(Stored items)
○ ○ ○

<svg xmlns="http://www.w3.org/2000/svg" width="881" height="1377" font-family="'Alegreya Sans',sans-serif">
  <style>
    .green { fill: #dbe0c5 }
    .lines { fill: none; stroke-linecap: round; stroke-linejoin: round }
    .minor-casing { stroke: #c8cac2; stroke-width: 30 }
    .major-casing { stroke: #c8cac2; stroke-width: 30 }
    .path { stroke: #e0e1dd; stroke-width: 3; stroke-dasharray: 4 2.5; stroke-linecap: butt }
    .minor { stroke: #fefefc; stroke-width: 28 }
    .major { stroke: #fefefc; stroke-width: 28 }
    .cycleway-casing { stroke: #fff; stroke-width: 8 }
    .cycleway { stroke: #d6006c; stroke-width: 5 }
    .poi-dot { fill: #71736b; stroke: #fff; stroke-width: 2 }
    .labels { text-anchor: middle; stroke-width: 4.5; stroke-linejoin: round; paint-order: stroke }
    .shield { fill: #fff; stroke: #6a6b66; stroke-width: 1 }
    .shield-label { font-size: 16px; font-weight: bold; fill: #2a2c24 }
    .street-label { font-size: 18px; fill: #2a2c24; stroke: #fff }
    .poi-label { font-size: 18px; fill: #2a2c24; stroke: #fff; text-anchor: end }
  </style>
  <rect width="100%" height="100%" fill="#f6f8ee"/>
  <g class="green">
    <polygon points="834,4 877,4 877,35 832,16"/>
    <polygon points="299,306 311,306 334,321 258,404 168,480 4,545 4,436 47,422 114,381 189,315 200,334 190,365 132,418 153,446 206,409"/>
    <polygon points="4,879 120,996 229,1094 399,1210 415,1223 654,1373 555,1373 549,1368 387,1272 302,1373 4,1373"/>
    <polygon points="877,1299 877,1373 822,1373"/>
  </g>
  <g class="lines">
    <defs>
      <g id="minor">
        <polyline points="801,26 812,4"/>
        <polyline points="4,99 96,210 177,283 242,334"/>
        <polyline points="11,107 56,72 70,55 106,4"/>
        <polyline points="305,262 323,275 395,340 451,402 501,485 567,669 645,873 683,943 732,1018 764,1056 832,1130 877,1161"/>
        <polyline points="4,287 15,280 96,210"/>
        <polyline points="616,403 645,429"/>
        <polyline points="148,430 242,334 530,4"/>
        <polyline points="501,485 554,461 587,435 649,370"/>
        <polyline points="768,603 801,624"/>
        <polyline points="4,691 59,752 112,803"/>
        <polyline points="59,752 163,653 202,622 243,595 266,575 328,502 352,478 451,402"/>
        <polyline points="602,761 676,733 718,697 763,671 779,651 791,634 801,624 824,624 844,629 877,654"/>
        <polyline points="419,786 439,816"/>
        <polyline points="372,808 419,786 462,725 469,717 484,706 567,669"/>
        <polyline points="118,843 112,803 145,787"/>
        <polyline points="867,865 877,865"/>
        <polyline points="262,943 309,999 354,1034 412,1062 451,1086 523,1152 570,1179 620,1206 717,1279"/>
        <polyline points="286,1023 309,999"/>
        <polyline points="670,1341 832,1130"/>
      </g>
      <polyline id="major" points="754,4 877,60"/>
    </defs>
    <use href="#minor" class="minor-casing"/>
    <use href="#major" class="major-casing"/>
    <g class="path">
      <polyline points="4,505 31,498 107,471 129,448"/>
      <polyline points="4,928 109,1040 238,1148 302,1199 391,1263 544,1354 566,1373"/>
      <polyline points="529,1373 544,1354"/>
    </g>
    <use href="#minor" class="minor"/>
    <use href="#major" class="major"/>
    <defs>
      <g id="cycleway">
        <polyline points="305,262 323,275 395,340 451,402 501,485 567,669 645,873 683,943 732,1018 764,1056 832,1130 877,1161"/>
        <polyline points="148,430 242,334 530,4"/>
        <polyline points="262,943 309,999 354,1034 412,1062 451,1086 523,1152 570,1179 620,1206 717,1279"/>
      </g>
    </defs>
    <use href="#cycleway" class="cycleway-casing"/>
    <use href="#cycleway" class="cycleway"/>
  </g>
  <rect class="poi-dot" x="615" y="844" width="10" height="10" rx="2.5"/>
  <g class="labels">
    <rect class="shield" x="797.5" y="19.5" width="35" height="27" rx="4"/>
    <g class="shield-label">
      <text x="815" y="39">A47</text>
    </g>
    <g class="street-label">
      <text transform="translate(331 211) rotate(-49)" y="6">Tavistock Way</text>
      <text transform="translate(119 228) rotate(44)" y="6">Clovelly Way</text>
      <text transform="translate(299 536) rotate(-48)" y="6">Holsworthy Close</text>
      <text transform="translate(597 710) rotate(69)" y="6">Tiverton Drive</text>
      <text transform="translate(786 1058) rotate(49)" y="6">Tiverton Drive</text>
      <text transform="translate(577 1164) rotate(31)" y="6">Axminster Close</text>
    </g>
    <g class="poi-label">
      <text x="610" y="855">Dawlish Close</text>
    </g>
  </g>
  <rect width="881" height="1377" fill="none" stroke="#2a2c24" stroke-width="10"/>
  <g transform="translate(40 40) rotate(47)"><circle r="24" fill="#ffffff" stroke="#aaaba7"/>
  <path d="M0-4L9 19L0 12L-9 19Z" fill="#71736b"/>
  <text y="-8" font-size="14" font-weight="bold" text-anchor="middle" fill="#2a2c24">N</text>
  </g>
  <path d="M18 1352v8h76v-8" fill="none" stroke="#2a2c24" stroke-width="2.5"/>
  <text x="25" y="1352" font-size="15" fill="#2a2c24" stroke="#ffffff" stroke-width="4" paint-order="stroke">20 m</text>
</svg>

○ ○ ○

* _What you need to do_
Which lines above carry the string "href"? Copy those lines.

* _Answer space_
    <use href="#minor" class="minor-casing"/>
    <use href="#major" class="major-casing"/>
    <use href="#minor" class="minor"/>
    <use href="#major" class="major"/>
    <use href="#cycleway" class="cycleway-casing"/>
    <use href="#cycleway" class="cycleway"/>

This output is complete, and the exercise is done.